Yellow jackets are a familiar sight during warmer months. Many people frequently confuse these social insects with bees, particularly when observing their social structures and the presence of a queen. This article aims to clarify the distinctions, explaining the true nature of yellow jackets and the unique role their queens play in the colony’s life cycle.
Yellow Jackets: Not Bees
Despite their similar black and yellow coloration, yellow jackets are not bees; they are a type of wasp. Yellow jackets belong to the genera Vespula and Dolichovespula within the family Vespidae, while bees, such as honey bees, are classified under the superfamily Apoidea. Bees are primarily herbivores, specialized for collecting nectar and pollen, which they use to feed their young and produce honey. In contrast, yellow jackets are omnivorous predators and scavengers, feeding on other insects, meat, and sugary substances.
The Yellow Jacket Queen’s Role
Yellow jackets have a queen, whose role is central to colony establishment and continuation, though her life cycle differs significantly from a honey bee queen. The yellow jacket queen is the sole survivor of winter, emerging from hibernation in protected locations during late spring or early summer. She independently selects a nest site and constructs a small paper nest from chewed wood fibers mixed with saliva. In this initial nest, she lays 30 to 50 eggs. Once they hatch into larvae, she feeds them with scavenged meat and other insects.

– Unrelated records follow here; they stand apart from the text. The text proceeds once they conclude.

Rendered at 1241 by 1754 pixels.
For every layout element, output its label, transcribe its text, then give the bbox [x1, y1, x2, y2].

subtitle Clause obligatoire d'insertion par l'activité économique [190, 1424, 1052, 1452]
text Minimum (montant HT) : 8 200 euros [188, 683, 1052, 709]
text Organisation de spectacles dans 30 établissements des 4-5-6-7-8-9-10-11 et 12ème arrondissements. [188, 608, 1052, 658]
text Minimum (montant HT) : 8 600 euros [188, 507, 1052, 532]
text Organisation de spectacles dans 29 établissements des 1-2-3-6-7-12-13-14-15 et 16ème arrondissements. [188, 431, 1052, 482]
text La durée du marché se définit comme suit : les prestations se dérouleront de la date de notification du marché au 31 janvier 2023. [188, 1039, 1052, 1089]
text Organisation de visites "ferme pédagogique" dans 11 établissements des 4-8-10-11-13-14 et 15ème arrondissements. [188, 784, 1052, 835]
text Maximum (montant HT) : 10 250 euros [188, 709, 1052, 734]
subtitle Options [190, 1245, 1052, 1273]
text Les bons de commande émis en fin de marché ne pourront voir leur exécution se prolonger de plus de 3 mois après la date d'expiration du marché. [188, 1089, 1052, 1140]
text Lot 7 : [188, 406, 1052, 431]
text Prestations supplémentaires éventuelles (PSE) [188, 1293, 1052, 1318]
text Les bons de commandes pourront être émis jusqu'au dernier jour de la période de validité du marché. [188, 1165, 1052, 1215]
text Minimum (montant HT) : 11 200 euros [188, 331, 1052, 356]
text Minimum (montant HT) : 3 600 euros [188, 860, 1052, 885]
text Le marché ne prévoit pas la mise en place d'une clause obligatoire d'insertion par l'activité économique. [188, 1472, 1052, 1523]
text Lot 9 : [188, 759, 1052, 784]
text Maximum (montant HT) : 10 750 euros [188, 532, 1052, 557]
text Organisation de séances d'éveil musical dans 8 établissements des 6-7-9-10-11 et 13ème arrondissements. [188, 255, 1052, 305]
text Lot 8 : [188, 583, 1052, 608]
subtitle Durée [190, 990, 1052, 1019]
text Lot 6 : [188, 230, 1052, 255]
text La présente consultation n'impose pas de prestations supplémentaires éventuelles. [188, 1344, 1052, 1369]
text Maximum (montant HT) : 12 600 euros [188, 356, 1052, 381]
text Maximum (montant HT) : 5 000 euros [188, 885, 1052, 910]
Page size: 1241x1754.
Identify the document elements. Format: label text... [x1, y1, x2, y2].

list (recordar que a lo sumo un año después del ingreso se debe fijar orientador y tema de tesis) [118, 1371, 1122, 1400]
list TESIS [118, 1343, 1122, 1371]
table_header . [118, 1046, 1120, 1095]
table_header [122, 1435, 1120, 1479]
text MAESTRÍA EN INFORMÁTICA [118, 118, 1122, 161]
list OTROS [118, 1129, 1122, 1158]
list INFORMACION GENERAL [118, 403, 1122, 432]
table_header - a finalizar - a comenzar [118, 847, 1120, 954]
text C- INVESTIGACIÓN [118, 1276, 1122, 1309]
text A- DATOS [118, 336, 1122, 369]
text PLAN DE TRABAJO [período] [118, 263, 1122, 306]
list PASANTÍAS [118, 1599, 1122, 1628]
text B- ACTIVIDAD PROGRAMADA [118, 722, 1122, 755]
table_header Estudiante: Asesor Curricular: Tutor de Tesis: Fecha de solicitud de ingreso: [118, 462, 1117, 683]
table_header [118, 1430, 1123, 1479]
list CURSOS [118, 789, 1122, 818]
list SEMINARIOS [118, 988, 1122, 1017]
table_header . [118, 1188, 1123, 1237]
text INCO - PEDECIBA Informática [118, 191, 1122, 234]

These first offspring develop into sterile female workers, who then take over expanding the nest, foraging for food, and caring for subsequent larvae. With their help, the queen remains inside the nest for the season, continuously laying eggs. A yellow jacket colony can expand rapidly, reaching 4,000 to 5,000 workers and 10,000 to 15,000 cells by late summer. In late summer and fall, the colony produces new males and fertile queens. These new queens mate, seek sheltered locations to overwinter, and perpetuate the annual cycle, while the old queen and workers perish with cold temperatures.
Key Differences from Bees
Beyond their fundamental classification, many distinctions separate yellow jackets from bees, particularly honey bees. Physically, yellow jackets have a sleek, smooth, shiny body with vivid yellow and black markings and a slender waist. Honey bees, conversely, have a more rounded, fuzzy body with a duller golden-brown or amber coloration and lack the pronounced wasp waist. Honey bees also possess hairy hind legs adapted for collecting pollen, a feature absent in yellow jackets.
Nesting habits also vary. Yellow jackets build nests underground in abandoned rodent burrows, tree cavities, or within wall voids, constructing them from a paper-like pulp. Honey bees build wax combs within sheltered locations like tree hollows or man-made hives.
Regarding diet, honey bees are strict vegetarians, relying solely on nectar and pollen. Yellow jackets are opportunistic omnivores, preying on other insects and scavenging for proteins and sugars from various sources, including human food and garbage. Their stinging behavior differs; yellow jackets possess a lance-like stinger with small barbs, allowing them to sting multiple times, while honey bees have a barbed stinger that remains in the victim, leading to the bee’s death after a single sting.